Transcribe all of the data verbatim, please, and leave out its pictures.

- - - - - - -

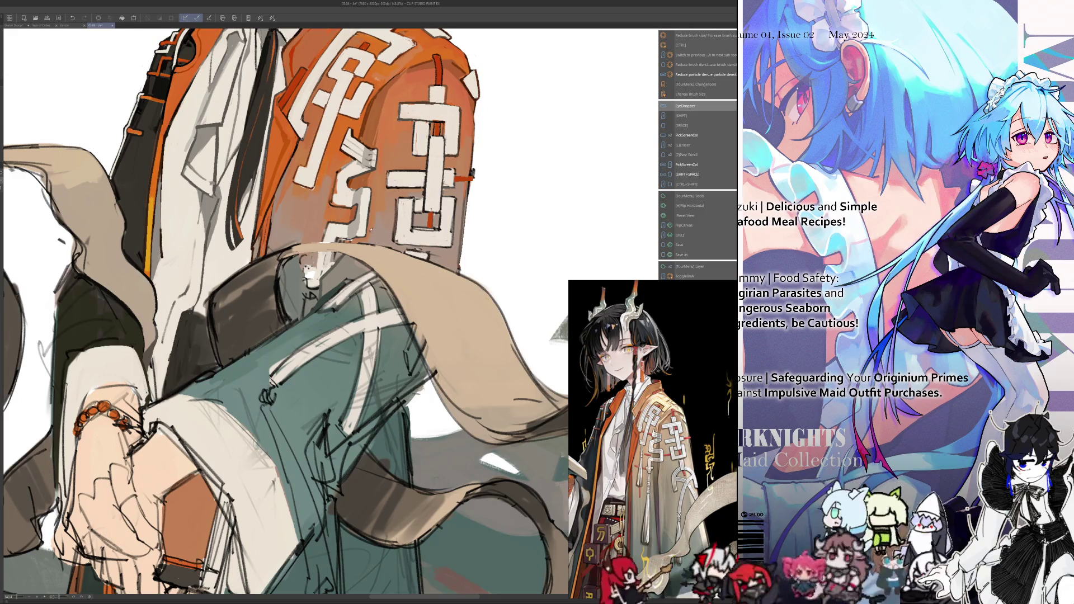
key("alt")
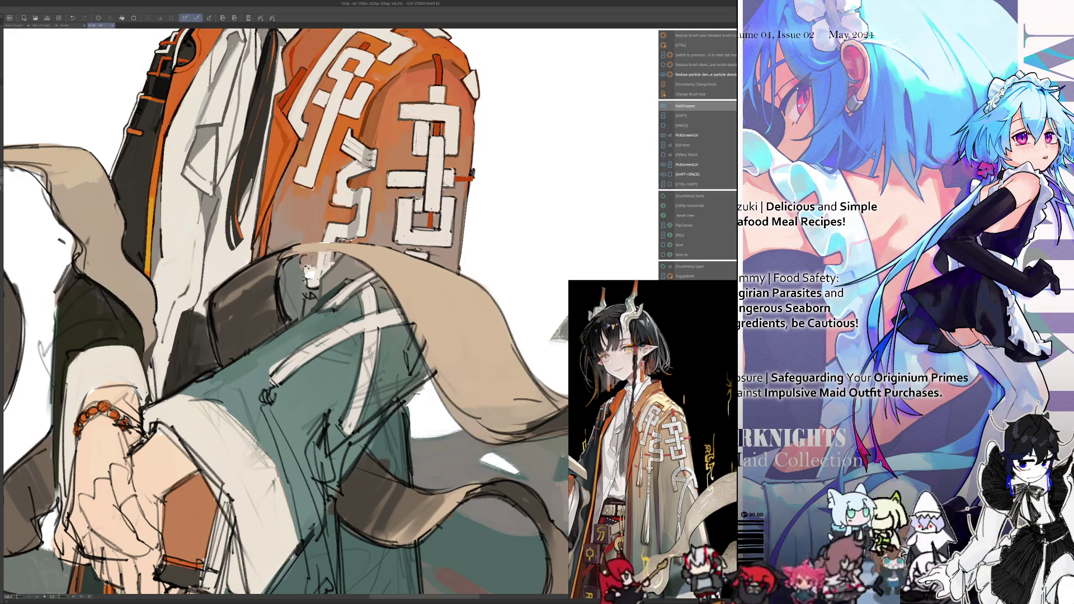
Resize the brush and pick jacket colours while checking the sleeve in mirrored view
key("h")
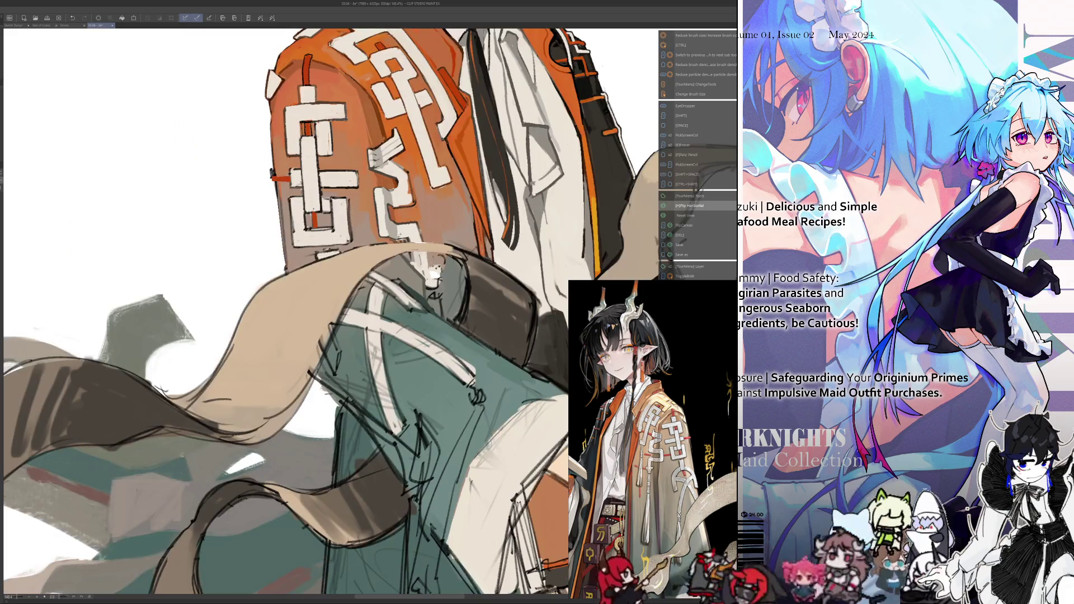
key("ctrl+alt")
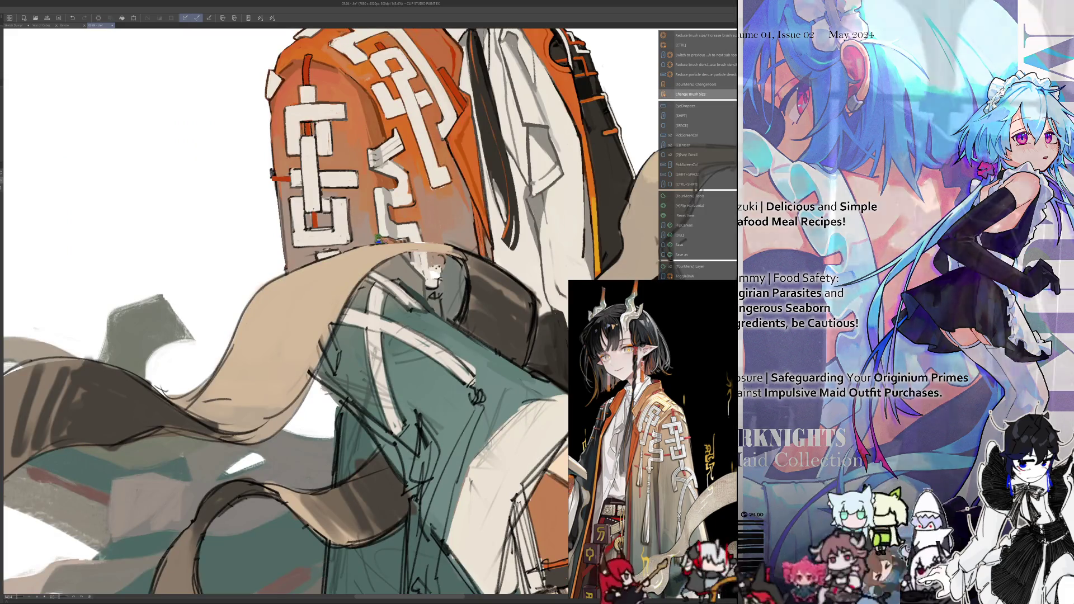
key("alt")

- - - - - - -

* WRITTEN ANSWER:
key("alt")
Resize the brush and pick jacket colours while checking the sleeve in mirrored view
key("h")
key("ctrl+alt")
key("alt")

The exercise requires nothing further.